The course belongs to the MA Programme Linguistic Diversity in the Digital Age
- study track: language technology
- modules: Studies in Language Technology (LDA-T3100), Essentials in Language Technology (LDA-TA500), Comprehensive specialization in Language Technology (LDA-TB500)
This is an obligatory course for students of the study track in language technology, and elective for the students of LDA-TA500 and LDA-TB500.
The course is available to students from other study tracks and degree programmes.
Students are advised to take this course in year 1 (semester 2) or year 2 (semester 3). The course is offered once every year either during the spring term in period IV or during the autumn term in period I or II
After successfully completing the course, you will be able to
- explain common computational models of meaning representation
- describe the main principles of symbolic methods in connection with logic and compositional semantics
- describe the main principles of distributional semantics and representation learning in connection with vector space models
- discuss issues of non-compositionality and idiomatic expressions
- explain common methods for automatic word sense disambiguation, semantic role labeling, sentiment analysis and distributional representation learning.
- The course consists of lectures, lab sessions, tutorials and seminars.
- There may also be a final exam.
- Some sessions require student attendance.
- Semantics and pragmatics or equivalent (BA level)
- Programming for linguists or equivalent (BA level)
- Mathematics for linguists or equivalent (BA level)
- Machine learning for linguists or equivalent (BA level)
|Recommended optional studies
- Linguistics in the digital age (MA level)
- Computational Morphology (MA level)
- Computational Syntax (MA level)
The meaning of words and phrases can be modeled computationally from rather different perspectives.

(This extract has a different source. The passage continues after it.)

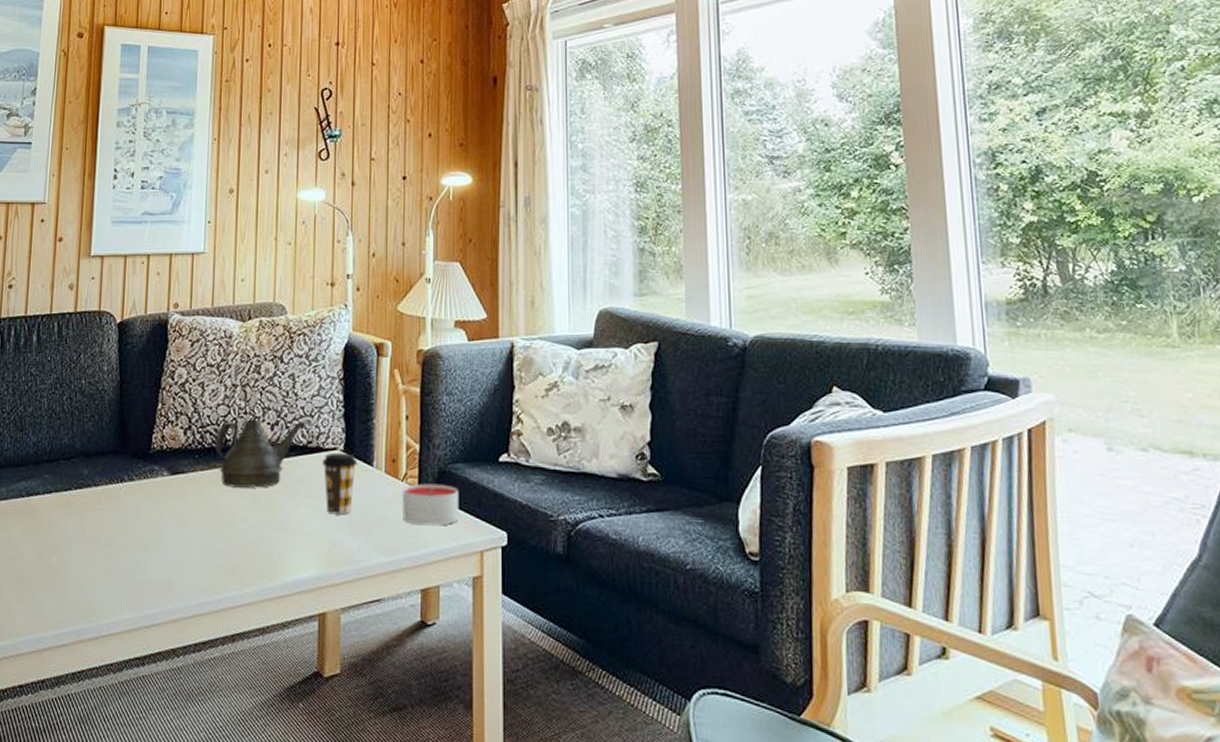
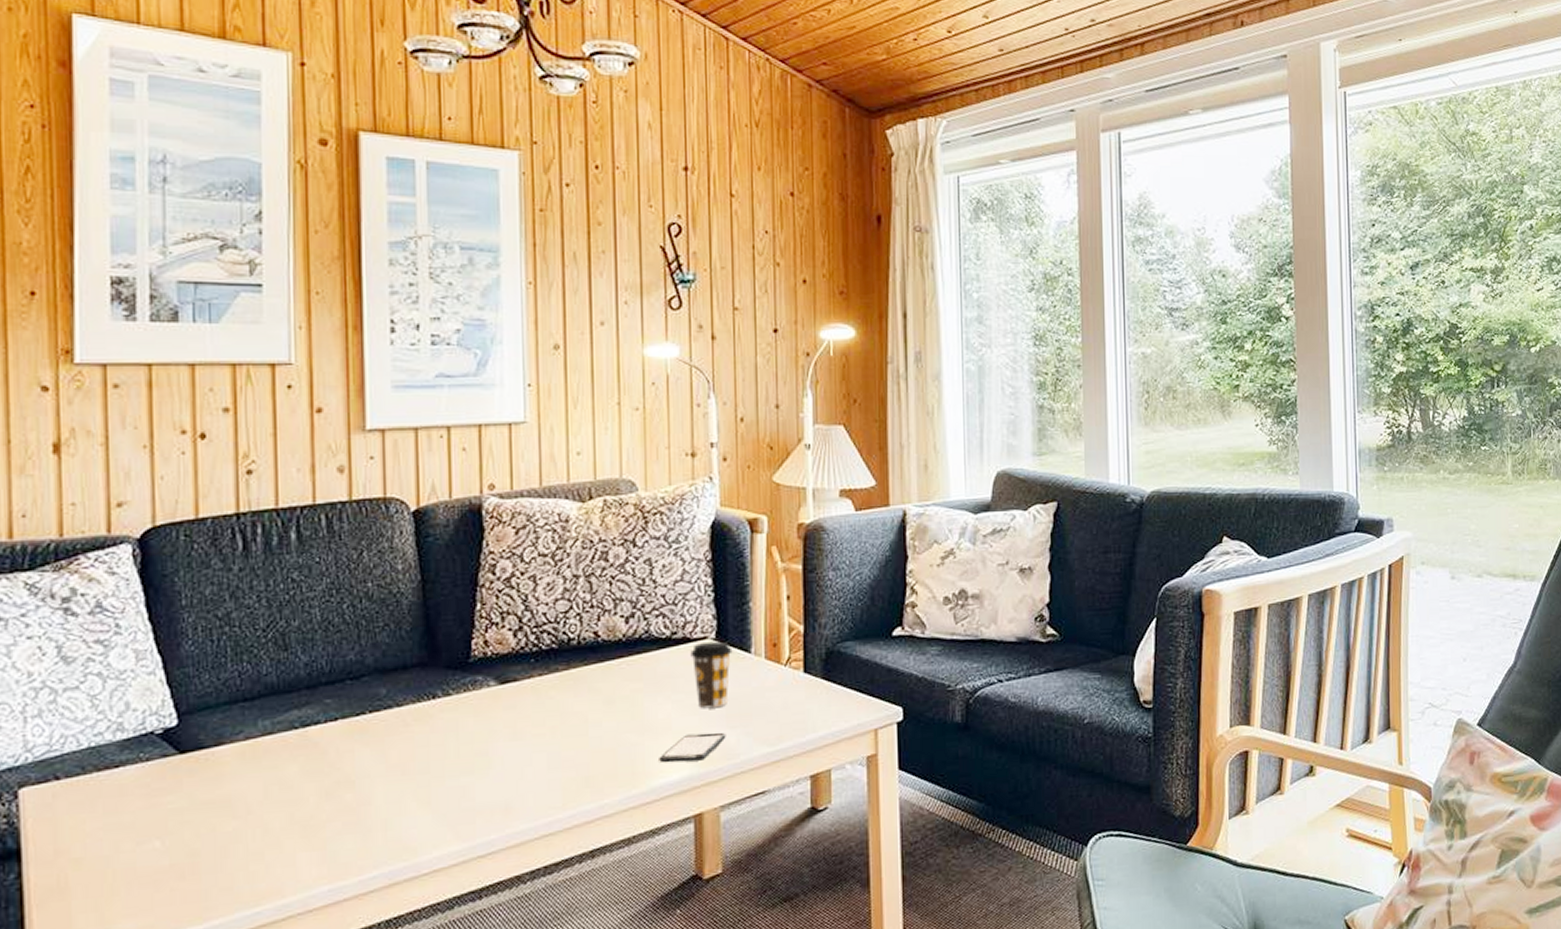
teapot: present [216,419,307,488] -> none [556,610,669,691]
smartphone: none [292,536,349,563] -> present [659,732,726,763]
candle: present [402,483,459,526] -> none [786,664,850,710]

This course provides an overview of the field covering topics, such as:
- Meaning representations
- Symbolic, subsymbolic and analogical representations
- Lexical semantics, word senses, lexico-semantic relations (WordNet)
- Compositional semantics, semantics and logic, semantic roles
- Distributional semantics, vector-space models
- Non-compositionality, multiword/idiomatic expressions (rhetorical figures, metaphors, sentiment).
There is also hands-on experience with some relevant algorithms, for instance:
- Word-sense disambiguation
- Semantic role labeling
- Sentiment analysis
- Representation learning
- Word association and multiword expressions
|Study materials and literature
- Jurafsky, Daniel; Martin, James H.: Speech and language processing : an introduction to natural language processing, computational linguistics and speech recognition, Prentice Hall cop. 2009. 2nd ed (especially for symbolic representations and methods)
- Web material and material distributed on the course
|Activities and teaching methods in support of learning
- There are lectures, lab sessions and interactive seminars.
- The students work both individually and by exchanging ideas in larger groups.
- Exercises, instructions and additional course material are published on a web-based learning platform (Moodle).
|Assessment practices and criteria
Grading follows the standard scale 0 – 5.
The following aspects are taken into account in grading
- Performance in the exercises
- Performance in the seminar work
- Performance in the final exam
- Active participation during sessions.